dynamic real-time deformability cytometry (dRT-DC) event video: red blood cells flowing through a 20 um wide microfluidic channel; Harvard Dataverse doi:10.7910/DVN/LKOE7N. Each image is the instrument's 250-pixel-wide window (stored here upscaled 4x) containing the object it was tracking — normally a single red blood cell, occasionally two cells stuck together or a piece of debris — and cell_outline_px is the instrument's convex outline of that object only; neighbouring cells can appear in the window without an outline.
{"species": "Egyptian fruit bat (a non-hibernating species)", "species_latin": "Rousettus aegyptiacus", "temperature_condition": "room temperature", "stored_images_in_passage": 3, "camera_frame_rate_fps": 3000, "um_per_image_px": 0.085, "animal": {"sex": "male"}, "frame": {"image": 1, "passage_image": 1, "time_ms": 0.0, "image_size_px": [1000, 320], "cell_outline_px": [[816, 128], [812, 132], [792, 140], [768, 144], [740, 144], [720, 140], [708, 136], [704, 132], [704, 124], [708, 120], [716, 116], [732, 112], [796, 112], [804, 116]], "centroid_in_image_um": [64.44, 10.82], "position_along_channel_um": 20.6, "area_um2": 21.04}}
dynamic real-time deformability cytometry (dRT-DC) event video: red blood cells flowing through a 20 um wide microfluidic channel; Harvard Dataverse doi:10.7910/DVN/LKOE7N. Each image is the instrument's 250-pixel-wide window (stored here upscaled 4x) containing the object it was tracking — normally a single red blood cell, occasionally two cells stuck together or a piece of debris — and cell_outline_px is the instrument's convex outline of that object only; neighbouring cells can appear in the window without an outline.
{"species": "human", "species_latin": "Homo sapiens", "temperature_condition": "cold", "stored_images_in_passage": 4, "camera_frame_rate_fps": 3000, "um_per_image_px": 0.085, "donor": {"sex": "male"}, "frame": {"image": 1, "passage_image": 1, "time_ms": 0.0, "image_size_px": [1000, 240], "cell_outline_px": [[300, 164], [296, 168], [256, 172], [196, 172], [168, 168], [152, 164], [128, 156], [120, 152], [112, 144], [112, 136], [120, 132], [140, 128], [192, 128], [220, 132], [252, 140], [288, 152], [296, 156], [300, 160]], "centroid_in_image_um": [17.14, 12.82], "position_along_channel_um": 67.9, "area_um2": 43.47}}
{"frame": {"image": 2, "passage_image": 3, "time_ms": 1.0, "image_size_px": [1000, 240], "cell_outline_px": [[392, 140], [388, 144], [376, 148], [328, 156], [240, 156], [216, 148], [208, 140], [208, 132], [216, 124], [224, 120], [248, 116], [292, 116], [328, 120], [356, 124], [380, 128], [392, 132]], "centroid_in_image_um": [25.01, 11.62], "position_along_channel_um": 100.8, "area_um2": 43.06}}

########################################

EXERCISE OBJECTIVE: Retype the listing exactly, in full.

THE RESULT:
dynamic real-time deformability cytometry (dRT-DC) event video: red blood cells flowing through a 20 um wide microfluidic channel; Harvard Dataverse doi:10.7910/DVN/LKOE7N. Each image is the instrument's 250-pixel-wide window (stored here upscaled 4x) containing the object it was tracking — normally a single red blood cell, occasionally two cells stuck together or a piece of debris — and cell_outline_px is the instrument's convex outline of that object only; neighbouring cells can appear in the window without an outline.
{"species": "Egyptian fruit bat (a non-hibernating species)", "species_latin": "Rousettus aegyptiacus", "temperature_condition": "room temperature", "stored_images_in_passage": 3, "camera_frame_rate_fps": 3000, "um_per_image_px": 0.085, "animal": {"sex": "male"}, "frame": {"image": 1, "passage_image": 1, "time_ms": 0.0, "image_size_px": [1000, 320], "cell_outline_px": [[816, 128], [812, 132], [792, 140], [768, 144], [740, 144], [720, 140], [708, 136], [704, 132], [704, 124], [708, 120], [716, 116], [732, 112], [796, 112], [804, 116]], "centroid_in_image_um": [64.44, 10.82], "position_along_channel_um": 20.6, "area_um2": 21.04}}
dynamic real-time deformability cytometry (dRT-DC) event video: red blood cells flowing through a 20 um wide microfluidic channel; Harvard Dataverse doi:10.7910/DVN/LKOE7N. Each image is the instrument's 250-pixel-wide window (stored here upscaled 4x) containing the object it was tracking — normally a single red blood cell, occasionally two cells stuck together or a piece of debris — and cell_outline_px is the instrument's convex outline of that object only; neighbouring cells can appear in the window without an outline.
{"species": "human", "species_latin": "Homo sapiens", "temperature_condition": "cold", "stored_images_in_passage": 4, "camera_frame_rate_fps": 3000, "um_per_image_px": 0.085, "donor": {"sex": "male"}, "frame": {"image": 1, "passage_image": 1, "time_ms": 0.0, "image_size_px": [1000, 240], "cell_outline_px": [[300, 164], [296, 168], [256, 172], [196, 172], [168, 168], [152, 164], [128, 156], [120, 152], [112, 144], [112, 136], [120, 132], [140, 128], [192, 128], [220, 132], [252, 140], [288, 152], [296, 156], [300, 160]], "centroid_in_image_um": [17.14, 12.82], "position_along_channel_um": 67.9, "area_um2": 43.47}}
{"frame": {"image": 2, "passage_image": 3, "time_ms": 1.0, "image_size_px": [1000, 240], "cell_outline_px": [[392, 140], [388, 144], [376, 148], [328, 156], [240, 156], [216, 148], [208, 140], [208, 132], [216, 124], [224, 120], [248, 116], [292, 116], [328, 120], [356, 124], [380, 128], [392, 132]], "centroid_in_image_um": [25.01, 11.62], "position_along_channel_um": 100.8, "area_um2": 43.06}}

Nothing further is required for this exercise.